→ **PREGUNTAS**
(a) Responde a estas preguntas con lo que dice el texto sobre el Gueto de Varsovia:
(i) ¿Cuántos kilómetros medía el muro que construyó la Alemania nazi?
(ii) ¿Cuántos judíos fueron confinados dentro del muro?
(iii) ¿Qué día estuvo en la ciudad quien escribe?
(b) Según el texto sobre el Gueto de Varsovia, ¿qué otros grupos murieron bajo el régimen nazi además de los judíos? Nómbralos todos.
(c) Escribe una continuación del texto sobre el Gueto de Varsovia a partir de donde termina.

→ **TEXTO EXTRAÍDO**
"""

No lo había mencionado, pero si algo me obsesionó en Varsovia era tratar de adivinar los límites del gueto. Durante la Segunda Guerra Mundial, la Alemania nazi construyó un muro de 18 kilómetros y adentro confinaron a 400 mil judíos que murieron de hambre, de sed, de desidia, de horror en los campos de concentración. O allí mismo, sin ir muy lejos. Murieron de muerte. El horroroso Gueto de Varsovia. Entonces, en partes de la ciudad hay placas de concreto que recuerdan por dónde pasaba el muro y cada vez que yo veía alguna, no sé que sentía. Pasaba de un lado a otro, como si quisiera sentir alguna cosa. Me podía la rabia, la tristeza, la impotencia. Pero está bien que todo eso esté allí para recordarnos hasta donde puede llegar la maldad del ser humano. Entender el holocausto, no se trata solamente de conocer la historia judía en Polonia. Hay más: gitanos, polacos, políticos que murieron bajo el régimen nazi. Estuve en la ciudad el 19 de abril, día en que se conmemora el alzamiento del Gueto de Varsovia (1943), el día en que un grupo de judíos muy mal armados se enfrentaron a más de dos mil oficiales nazis que tenían la orden de pasar el muro y matarlos. Ese día en la ciudad fue increíble: cientos de jóvenes repartían flores amarillas de cartón que, gentilmente, te ponían a la altura del pecho y que decían: remembering together (recordando juntos).

"""

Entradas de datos

"""

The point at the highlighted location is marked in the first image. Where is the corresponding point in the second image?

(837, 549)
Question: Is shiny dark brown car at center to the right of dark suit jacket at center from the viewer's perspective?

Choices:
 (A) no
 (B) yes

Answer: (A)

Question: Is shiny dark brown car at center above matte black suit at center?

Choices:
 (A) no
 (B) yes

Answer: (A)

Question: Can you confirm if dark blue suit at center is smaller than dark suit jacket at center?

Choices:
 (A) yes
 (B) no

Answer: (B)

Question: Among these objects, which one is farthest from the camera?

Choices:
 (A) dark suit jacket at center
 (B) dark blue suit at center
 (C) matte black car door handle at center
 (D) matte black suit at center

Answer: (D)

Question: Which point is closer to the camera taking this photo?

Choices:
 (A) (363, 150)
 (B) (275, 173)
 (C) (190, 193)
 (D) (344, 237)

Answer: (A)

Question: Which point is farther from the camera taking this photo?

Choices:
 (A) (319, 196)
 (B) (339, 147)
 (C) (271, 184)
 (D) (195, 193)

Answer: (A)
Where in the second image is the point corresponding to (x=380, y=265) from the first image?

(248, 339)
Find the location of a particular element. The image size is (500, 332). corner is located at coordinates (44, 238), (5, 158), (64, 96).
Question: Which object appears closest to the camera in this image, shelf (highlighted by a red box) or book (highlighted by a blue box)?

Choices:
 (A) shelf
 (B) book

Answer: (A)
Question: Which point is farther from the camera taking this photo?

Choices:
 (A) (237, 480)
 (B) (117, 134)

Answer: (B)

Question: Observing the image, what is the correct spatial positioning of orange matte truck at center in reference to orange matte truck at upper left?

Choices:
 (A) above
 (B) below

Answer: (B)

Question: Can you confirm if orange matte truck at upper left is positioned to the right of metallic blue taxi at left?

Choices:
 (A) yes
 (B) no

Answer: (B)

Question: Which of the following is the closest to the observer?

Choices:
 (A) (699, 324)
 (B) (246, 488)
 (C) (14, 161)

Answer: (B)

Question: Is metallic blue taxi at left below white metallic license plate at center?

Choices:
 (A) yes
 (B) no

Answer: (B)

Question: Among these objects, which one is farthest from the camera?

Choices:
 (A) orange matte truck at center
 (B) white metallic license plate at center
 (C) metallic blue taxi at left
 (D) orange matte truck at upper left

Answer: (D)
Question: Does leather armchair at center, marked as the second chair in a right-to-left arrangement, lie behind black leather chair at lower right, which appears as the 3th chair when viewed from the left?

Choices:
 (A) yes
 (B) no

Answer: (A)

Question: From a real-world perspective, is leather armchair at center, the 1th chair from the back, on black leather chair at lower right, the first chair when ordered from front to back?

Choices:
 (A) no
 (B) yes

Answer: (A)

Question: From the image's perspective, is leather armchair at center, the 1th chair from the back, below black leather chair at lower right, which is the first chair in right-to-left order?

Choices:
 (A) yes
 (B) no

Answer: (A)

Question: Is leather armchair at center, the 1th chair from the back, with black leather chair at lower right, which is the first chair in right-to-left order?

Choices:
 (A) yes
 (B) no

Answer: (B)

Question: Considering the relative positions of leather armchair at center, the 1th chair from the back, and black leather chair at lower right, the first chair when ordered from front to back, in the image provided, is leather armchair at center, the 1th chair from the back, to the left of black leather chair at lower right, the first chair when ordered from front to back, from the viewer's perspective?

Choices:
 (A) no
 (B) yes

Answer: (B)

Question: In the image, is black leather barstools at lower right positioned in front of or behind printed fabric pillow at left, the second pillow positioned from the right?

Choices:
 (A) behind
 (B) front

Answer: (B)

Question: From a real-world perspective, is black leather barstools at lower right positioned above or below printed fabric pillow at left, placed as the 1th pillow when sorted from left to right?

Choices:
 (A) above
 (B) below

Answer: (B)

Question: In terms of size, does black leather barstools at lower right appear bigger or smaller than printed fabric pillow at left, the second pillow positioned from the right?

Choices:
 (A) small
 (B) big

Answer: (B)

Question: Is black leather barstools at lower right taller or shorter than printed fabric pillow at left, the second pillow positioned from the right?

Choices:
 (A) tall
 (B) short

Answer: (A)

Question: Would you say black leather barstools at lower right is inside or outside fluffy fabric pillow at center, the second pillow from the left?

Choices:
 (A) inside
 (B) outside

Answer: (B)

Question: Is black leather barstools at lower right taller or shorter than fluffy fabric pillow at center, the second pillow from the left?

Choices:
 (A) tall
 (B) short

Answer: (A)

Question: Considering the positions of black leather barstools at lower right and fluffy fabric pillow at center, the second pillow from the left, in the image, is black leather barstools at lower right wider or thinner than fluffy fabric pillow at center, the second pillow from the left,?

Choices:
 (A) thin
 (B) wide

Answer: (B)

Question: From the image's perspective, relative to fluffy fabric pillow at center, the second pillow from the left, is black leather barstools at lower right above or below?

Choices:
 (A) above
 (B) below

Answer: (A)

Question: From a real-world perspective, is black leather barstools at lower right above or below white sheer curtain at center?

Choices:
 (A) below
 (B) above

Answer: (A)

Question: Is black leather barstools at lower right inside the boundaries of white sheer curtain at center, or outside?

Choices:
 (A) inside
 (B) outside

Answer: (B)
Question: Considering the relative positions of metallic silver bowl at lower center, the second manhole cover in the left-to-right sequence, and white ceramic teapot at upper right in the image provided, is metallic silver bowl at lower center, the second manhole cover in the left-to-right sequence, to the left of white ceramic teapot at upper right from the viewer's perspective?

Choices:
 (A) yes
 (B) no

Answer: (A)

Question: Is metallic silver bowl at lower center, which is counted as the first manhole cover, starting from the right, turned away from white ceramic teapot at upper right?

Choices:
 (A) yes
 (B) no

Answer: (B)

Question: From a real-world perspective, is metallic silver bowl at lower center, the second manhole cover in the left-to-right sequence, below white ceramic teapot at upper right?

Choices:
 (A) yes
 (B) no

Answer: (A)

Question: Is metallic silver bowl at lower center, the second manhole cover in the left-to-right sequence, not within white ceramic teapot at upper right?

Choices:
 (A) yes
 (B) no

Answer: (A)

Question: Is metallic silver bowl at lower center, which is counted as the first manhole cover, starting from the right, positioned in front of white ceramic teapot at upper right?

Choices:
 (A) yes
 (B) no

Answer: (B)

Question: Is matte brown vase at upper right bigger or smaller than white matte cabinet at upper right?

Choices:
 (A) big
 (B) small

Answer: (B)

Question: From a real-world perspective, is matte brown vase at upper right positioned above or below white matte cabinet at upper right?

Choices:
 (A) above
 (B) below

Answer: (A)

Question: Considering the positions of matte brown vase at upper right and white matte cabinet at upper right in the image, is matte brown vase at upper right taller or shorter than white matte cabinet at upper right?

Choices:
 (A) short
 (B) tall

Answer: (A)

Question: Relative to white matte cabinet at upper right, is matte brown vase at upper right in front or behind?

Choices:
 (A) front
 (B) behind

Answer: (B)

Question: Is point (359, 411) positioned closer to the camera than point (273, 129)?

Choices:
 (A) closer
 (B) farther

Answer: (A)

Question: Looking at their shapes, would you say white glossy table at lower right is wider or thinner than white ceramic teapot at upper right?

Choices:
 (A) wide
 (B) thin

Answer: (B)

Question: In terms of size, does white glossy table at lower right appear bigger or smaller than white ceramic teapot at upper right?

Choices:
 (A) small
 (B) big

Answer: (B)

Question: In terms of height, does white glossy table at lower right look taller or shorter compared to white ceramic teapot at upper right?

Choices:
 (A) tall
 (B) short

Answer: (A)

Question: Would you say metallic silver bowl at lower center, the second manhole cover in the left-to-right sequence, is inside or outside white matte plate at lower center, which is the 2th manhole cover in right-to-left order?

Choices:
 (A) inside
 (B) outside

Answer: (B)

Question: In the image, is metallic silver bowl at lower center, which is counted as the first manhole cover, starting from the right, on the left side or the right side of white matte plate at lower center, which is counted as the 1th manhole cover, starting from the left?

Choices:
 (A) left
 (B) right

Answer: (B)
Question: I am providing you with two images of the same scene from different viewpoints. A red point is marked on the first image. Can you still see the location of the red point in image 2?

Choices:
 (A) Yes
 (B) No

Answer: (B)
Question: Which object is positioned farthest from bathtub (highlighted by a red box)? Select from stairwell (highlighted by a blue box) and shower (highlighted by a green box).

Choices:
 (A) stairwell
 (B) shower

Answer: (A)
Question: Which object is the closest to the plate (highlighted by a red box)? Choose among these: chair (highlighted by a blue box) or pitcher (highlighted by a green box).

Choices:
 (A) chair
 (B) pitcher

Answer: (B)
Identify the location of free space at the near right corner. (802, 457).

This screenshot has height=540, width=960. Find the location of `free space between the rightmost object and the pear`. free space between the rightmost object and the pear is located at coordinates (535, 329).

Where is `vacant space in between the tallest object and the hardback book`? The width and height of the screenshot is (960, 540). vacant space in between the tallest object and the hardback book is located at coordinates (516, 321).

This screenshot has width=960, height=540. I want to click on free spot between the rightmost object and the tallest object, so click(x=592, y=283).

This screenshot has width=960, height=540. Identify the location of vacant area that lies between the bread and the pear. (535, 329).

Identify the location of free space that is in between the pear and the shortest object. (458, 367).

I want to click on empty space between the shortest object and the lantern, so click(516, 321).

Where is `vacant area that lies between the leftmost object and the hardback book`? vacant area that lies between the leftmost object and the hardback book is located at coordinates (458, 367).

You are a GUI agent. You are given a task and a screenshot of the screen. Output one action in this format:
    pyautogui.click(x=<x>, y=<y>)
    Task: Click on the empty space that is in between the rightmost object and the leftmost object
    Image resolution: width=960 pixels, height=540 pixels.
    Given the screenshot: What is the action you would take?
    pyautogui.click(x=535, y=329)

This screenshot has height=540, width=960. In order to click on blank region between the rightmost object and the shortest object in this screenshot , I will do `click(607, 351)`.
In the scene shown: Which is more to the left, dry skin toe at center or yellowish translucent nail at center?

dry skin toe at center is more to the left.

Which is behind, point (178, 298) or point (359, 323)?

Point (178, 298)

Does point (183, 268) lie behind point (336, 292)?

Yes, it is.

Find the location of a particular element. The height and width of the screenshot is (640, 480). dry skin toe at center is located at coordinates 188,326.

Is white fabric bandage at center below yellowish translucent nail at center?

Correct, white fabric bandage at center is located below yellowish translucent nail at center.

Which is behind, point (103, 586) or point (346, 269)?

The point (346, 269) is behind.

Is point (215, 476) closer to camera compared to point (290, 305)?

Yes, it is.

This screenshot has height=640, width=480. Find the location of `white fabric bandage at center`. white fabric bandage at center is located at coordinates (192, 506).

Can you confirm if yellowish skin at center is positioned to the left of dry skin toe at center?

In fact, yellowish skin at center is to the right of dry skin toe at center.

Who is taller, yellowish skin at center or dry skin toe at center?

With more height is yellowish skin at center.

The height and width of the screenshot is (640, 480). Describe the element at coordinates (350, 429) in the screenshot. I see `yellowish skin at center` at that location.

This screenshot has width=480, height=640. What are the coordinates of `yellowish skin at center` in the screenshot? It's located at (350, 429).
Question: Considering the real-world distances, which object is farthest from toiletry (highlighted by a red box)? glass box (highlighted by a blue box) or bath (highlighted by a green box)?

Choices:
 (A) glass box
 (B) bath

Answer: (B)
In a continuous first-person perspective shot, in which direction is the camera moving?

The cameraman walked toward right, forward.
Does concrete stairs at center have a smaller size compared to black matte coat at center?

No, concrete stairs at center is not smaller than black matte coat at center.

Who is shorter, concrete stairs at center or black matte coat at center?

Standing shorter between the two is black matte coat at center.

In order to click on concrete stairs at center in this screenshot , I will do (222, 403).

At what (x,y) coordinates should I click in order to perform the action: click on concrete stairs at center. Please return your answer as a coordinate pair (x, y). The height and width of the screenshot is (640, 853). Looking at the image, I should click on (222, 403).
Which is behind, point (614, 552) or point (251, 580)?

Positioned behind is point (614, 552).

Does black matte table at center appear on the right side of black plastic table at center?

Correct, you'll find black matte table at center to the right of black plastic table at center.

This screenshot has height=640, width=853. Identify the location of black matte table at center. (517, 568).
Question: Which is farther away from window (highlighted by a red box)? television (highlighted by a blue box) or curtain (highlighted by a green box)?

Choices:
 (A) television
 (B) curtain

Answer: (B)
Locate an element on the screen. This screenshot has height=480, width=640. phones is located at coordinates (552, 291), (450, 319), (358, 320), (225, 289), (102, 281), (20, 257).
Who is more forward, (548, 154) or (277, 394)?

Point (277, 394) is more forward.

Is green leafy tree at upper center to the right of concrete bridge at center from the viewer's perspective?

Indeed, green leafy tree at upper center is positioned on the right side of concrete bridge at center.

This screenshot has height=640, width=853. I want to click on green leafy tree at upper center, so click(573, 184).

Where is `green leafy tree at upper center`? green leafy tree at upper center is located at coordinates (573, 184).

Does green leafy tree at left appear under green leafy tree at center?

"""

→ **RESPUESTAS**
(a)
(i) 18 kilómetros.
(ii) 400 mil.
(iii) El 19 de abril.

(b) Gitanos, polacos y políticos.

(c)
Mi último día en Varsovia fue tristealegre. No quería irme de allí y tenía ya un ticket de bus que me llevaría a Cracovia, otra ciudad de Polonia que, me habían asegurado, me gustaría más que Varsovia. Los juicios siempre son extraños. Pero me parece que para terminar de relatar mi paso por la ciudad, debo contarles que estuve casi seis horas en el Museo de la Historia de los Judíos Polacos (Polin) y apenas comencé a recorrerlo (es gratis los jueves), recibí la mayor de las contundencias cuando me vi entre placas que semejaban un bosque espeso y oscuro. Cuenta una leyenda judía que cuando ellos estaban buscando un lugar seguro para vivir, cayó del cielo un papel que decía: "id al país de Polania". Y así decidieron ir hasta esa región, que en hebreo llamaron Polin, es decir, "descansa aquí".

¿Qué mas hice en Varsovia?
  • Comí una porción generosa de costillas de cerdo, con vegetales y salsa de romero, servida sobre repollo agrio (8$). Un plato típico de Polonia que probé en el restaurante Zapiecek. Hay varios por Varsovia.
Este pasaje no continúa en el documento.